Exclude all images and print the entries below exactly.

----------------

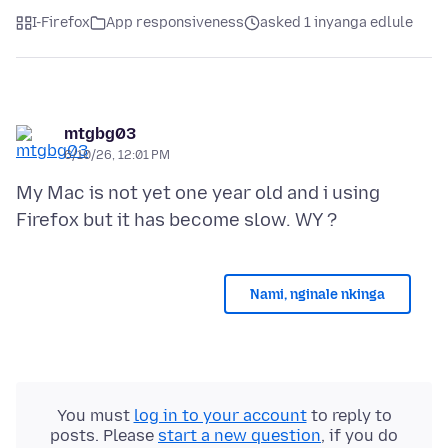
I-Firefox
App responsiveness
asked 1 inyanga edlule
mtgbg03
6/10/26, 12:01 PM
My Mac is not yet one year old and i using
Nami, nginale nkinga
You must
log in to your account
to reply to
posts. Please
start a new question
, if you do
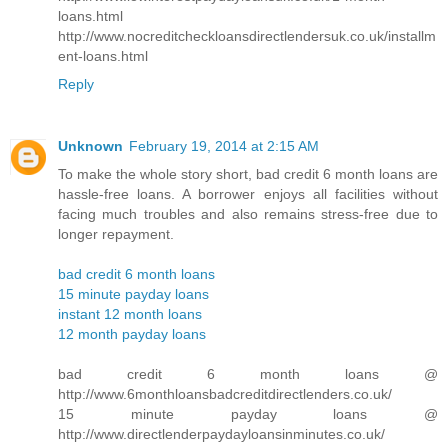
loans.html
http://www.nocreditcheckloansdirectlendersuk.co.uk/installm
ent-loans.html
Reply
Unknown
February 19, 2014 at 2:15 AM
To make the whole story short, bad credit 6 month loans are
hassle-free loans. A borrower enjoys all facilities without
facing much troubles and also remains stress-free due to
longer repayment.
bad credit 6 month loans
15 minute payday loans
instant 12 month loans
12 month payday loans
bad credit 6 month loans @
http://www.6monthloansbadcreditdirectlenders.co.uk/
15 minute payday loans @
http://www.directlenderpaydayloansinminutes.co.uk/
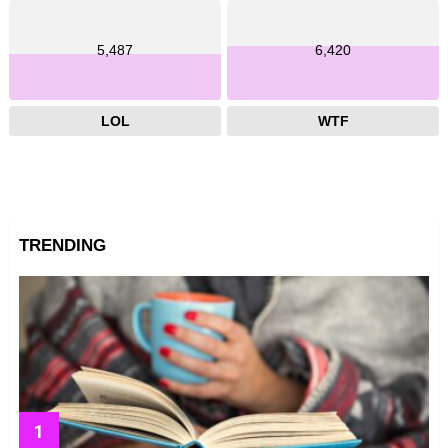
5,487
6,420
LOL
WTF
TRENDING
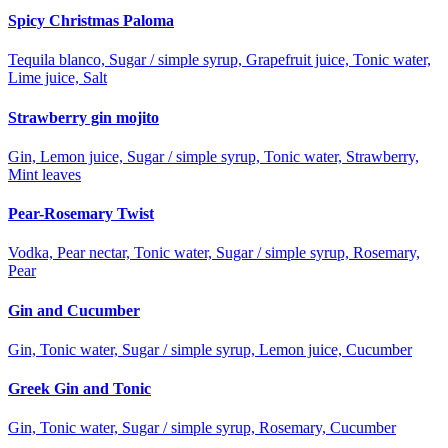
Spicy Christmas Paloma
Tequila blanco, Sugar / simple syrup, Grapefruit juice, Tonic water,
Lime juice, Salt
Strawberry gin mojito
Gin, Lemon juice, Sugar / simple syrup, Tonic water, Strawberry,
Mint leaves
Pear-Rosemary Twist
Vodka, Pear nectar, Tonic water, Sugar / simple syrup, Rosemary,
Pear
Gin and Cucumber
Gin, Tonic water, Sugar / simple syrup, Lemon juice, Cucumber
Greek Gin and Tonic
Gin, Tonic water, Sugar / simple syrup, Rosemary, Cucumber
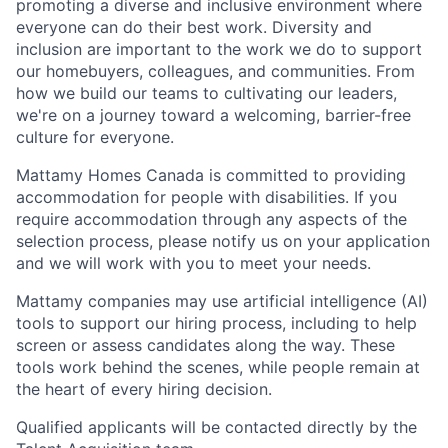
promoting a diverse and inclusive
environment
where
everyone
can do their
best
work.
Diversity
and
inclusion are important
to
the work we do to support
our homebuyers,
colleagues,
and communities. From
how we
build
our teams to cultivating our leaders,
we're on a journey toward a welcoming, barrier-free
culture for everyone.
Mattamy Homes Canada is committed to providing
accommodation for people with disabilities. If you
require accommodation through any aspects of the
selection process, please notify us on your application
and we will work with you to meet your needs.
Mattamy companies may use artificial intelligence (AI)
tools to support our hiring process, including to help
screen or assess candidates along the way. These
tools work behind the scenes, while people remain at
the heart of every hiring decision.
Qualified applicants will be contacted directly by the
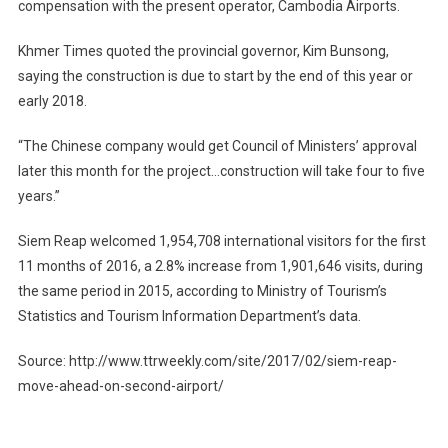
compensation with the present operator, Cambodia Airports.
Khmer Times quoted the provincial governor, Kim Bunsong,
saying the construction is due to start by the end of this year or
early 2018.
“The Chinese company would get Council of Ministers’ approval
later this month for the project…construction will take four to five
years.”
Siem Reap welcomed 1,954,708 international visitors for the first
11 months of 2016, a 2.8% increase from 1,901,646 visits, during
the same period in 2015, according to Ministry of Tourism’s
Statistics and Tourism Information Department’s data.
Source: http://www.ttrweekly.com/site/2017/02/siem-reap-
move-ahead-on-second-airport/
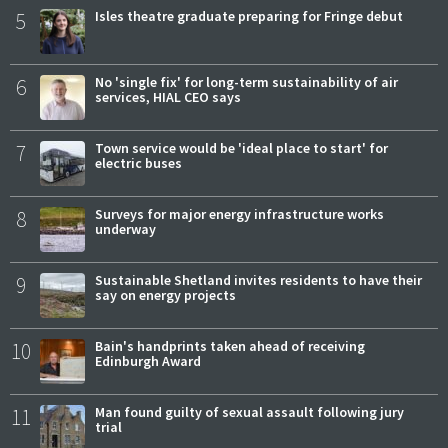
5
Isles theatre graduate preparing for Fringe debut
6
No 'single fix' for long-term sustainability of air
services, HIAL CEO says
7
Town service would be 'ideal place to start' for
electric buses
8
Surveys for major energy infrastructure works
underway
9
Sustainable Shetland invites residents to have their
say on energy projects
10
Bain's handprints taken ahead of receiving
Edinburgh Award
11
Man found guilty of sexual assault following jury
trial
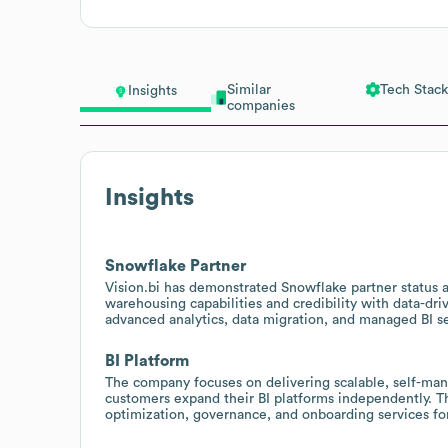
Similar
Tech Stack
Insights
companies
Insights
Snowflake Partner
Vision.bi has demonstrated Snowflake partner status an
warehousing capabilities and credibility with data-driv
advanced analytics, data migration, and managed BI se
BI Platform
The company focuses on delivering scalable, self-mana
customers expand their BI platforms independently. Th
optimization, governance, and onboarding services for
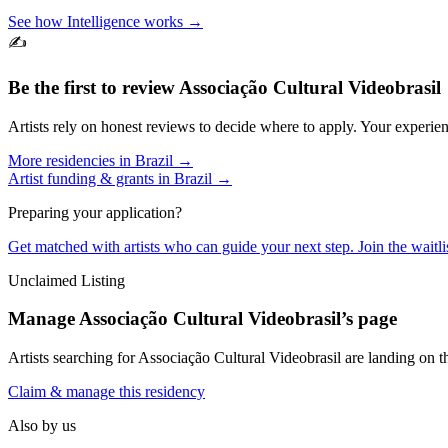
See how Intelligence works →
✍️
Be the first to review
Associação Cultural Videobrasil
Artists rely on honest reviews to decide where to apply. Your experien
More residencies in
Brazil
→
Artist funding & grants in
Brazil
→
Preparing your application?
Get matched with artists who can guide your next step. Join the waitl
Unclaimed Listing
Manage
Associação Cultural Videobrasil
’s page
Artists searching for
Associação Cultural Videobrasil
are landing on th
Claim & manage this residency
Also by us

----------------

→ **EXPECTED ANSWER**:
I-Firefox
App responsiveness
asked 1 inyanga edlule
mtgbg03
6/10/26, 12:01 PM
My Mac is not yet one year old and i using
Nami, nginale nkinga
You must
log in to your account
to reply to
posts. Please
start a new question
, if you do
loans.html
http://www.nocreditcheckloansdirectlendersuk.co.uk/installm
ent-loans.html
Reply
Unknown
February 19, 2014 at 2:15 AM
To make the whole story short, bad credit 6 month loans are
hassle-free loans. A borrower enjoys all facilities without
facing much troubles and also remains stress-free due to
longer repayment.
bad credit 6 month loans
15 minute payday loans
instant 12 month loans
12 month payday loans
bad credit 6 month loans @
http://www.6monthloansbadcreditdirectlenders.co.uk/
15 minute payday loans @
http://www.directlenderpaydayloansinminutes.co.uk/
5,487
6,420
LOL
WTF
TRENDING
Spicy Christmas Paloma
Tequila blanco, Sugar / simple syrup, Grapefruit juice, Tonic water,
Lime juice, Salt
Strawberry gin mojito
Gin, Lemon juice, Sugar / simple syrup, Tonic water, Strawberry,
Mint leaves
Pear-Rosemary Twist
Vodka, Pear nectar, Tonic water, Sugar / simple syrup, Rosemary,
Pear
Gin and Cucumber
Gin, Tonic water, Sugar / simple syrup, Lemon juice, Cucumber
Greek Gin and Tonic
Gin, Tonic water, Sugar / simple syrup, Rosemary, Cucumber
promoting a diverse and inclusive
environment
where
everyone
can do their
best
work.
Diversity
and
inclusion are important
to
the work we do to support
our homebuyers,
colleagues,
and communities. From
how we
build
our teams to cultivating our leaders,
we're on a journey toward a welcoming, barrier-free
culture for everyone.
Mattamy Homes Canada is committed to providing
accommodation for people with disabilities. If you
require accommodation through any aspects of the
selection process, please notify us on your application
and we will work with you to meet your needs.
Mattamy companies may use artificial intelligence (AI)
tools to support our hiring process, including to help
screen or assess candidates along the way. These
tools work behind the scenes, while people remain at
the heart of every hiring decision.
Qualified applicants will be contacted directly by the
compensation with the present operator, Cambodia Airports.
Khmer Times quoted the provincial governor, Kim Bunsong,
saying the construction is due to start by the end of this year or
early 2018.
“The Chinese company would get Council of Ministers’ approval
later this month for the project…construction will take four to five
years.”
Siem Reap welcomed 1,954,708 international visitors for the first
11 months of 2016, a 2.8% increase from 1,901,646 visits, during
the same period in 2015, according to Ministry of Tourism’s
Statistics and Tourism Information Department’s data.
Source: http://www.ttrweekly.com/site/2017/02/siem-reap-
move-ahead-on-second-airport/
5
Isles theatre graduate preparing for Fringe debut
6
No 'single fix' for long-term sustainability of air
services, HIAL CEO says
7
Town service would be 'ideal place to start' for
electric buses
8
Surveys for major energy infrastructure works
underway
9
Sustainable Shetland invites residents to have their
say on energy projects
10
Bain's handprints taken ahead of receiving
Edinburgh Award
11
Man found guilty of sexual assault following jury
trial
Similar
Tech Stack
Insights
companies
Insights
Snowflake Partner
Vision.bi has demonstrated Snowflake partner status an
warehousing capabilities and credibility with data-driv
advanced analytics, data migration, and managed BI se
BI Platform
The company focuses on delivering scalable, self-mana
customers expand their BI platforms independently. Th
optimization, governance, and onboarding services for
See how Intelligence works →
✍️
Be the first to review
Associação Cultural Videobrasil
Artists rely on honest reviews to decide where to apply. Your experien
More residencies in
Brazil
→
Artist funding & grants in
Brazil
→
Preparing your application?
Get matched with artists who can guide your next step. Join the waitl
Unclaimed Listing
Manage
Associação Cultural Videobrasil
’s page
Artists searching for
Associação Cultural Videobrasil
are landing on th
Claim & manage this residency
Also by us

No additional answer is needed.